Friday, October 21, 2011

Occupying and wealth

A quote from the latest Sojourners newsletter, written by Jim Wallis.   


1. Don’t expect the Occupy Wall Street movement and sites across the nation and world to produce a set of demands. They are instead raising some fundamental questions about the un-economy, and creating the space for a new cultural and political conversation about it. It’s our job now to push that conversation forward— an especially good role for the faith community as our biblical values and theological assertions are integrally involved in these matters. It’s time to put our faith values forward in the midst of what could become a new global conversation about what a fair, sustainable, stable, and happy economy might look like.
 
2. Don’t worry about endorsing the Occupy Wall Street movement (all the diverse elements involved wouldn’t even endorse each other!), but rather engage it. I asked a young African-American man I met at Occupy Wall Street what churches could do to help. He suggested three things: inspiration, consultation, and presence. I think that’s a very good guide. Worship services are already being held at many of the sites, led by local clergy of many faiths. Take a potluck meal down to the site as a chance to sit, eat, and talk with the people there. Take your youth group or members of your congregation down there after church just to see, meet, and listen. Offer the occupiers support—material and spiritual—along with prayer and love.

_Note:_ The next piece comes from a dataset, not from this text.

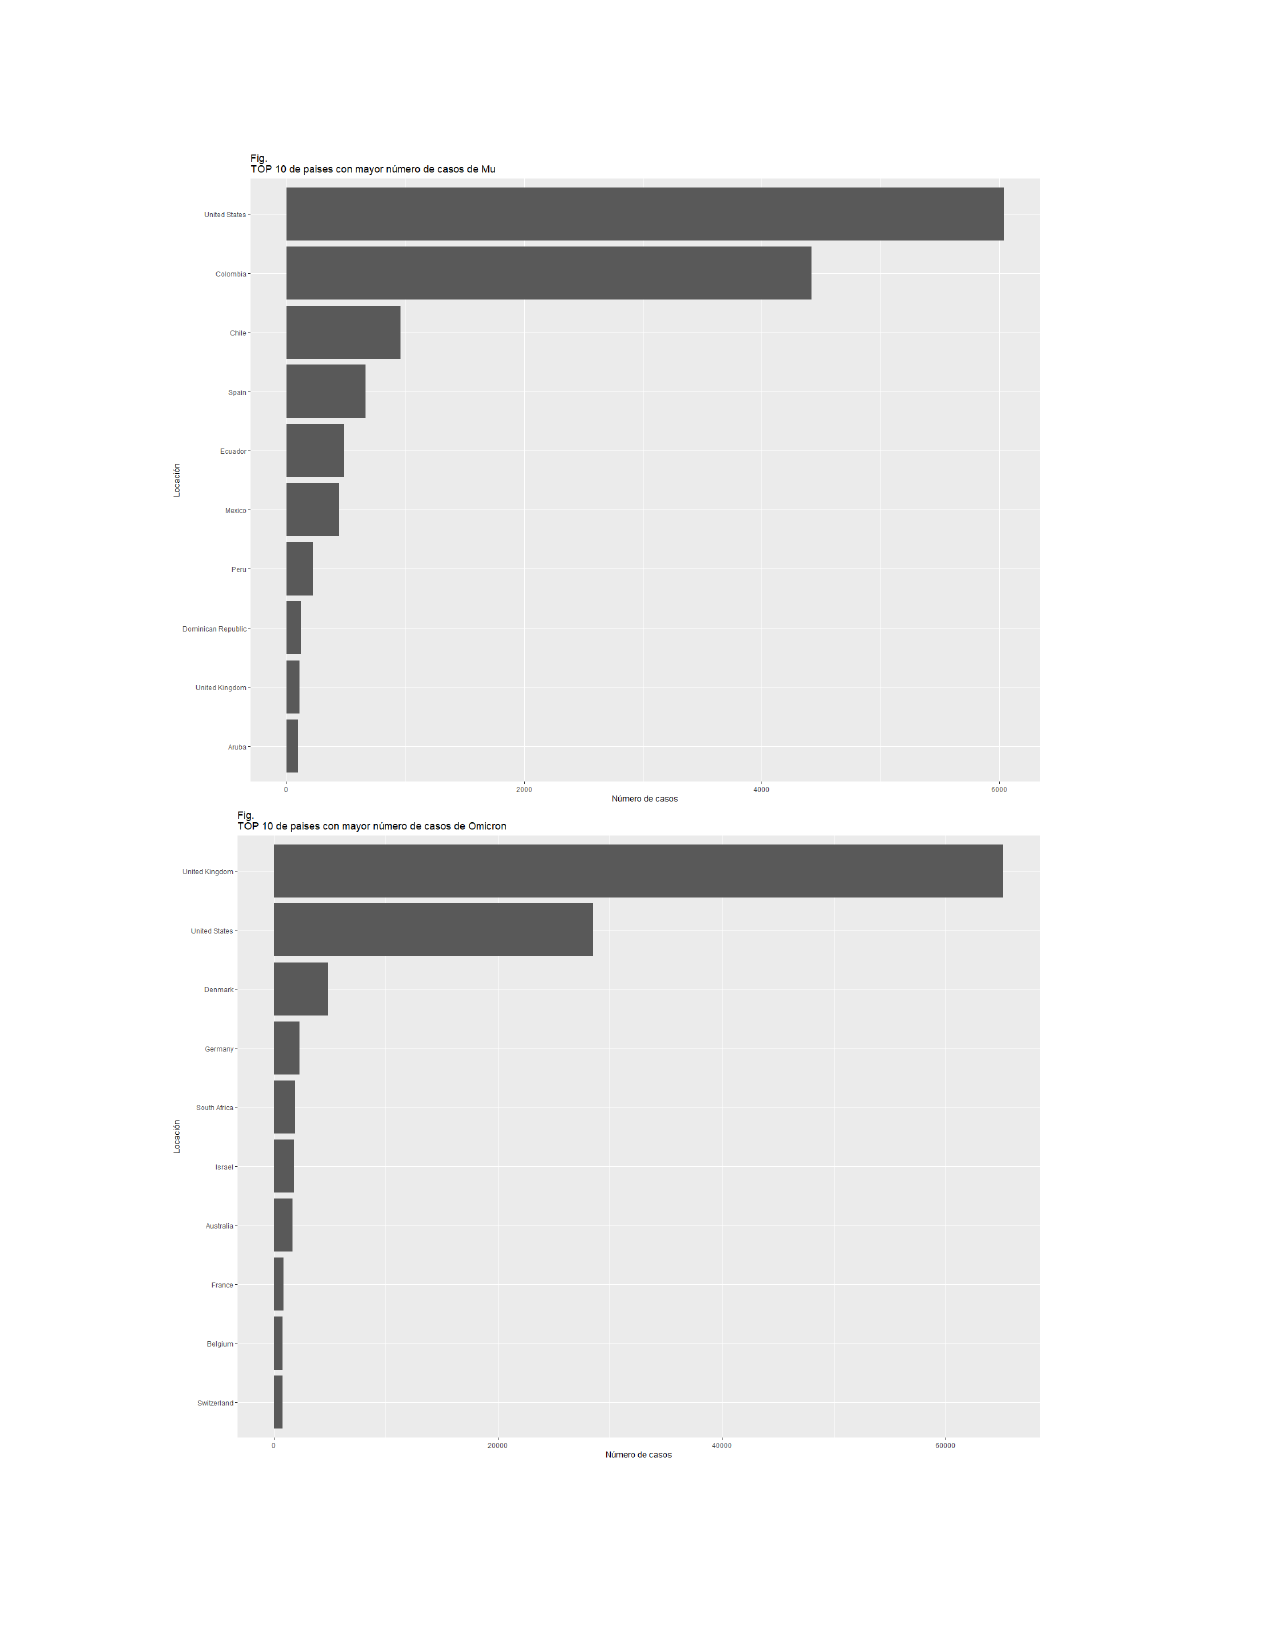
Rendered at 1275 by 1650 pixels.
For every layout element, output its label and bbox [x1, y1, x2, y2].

picture [168, 150, 1044, 1463]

I'm not personally sure that the local Occupy movements (in Dunedin's The Octagon, for instance) are doing much more than piggybacking on the big movements overseas.  Nevertheless, they are keeping the bigger movement in mind, and that in itself is perhaps a valuable thing.  Regrettably, the young man who was interviewed in the Otago Daily Times the other day seemed naive in some areas as to where the money comes from to help him study at Varsity and then to support him when he's out of work at the end of his study (which for some reason he assumes he will be).  


On the other hand, it was interesting to see on TV7 a couple of weeks ago a short doco on wealthy people in New Zealand being castigated by other wealthy people for not giving to philanthropic concerns, whether the arts, or medicine or whatever.  Not everything is bad/wrong in the wealth sector.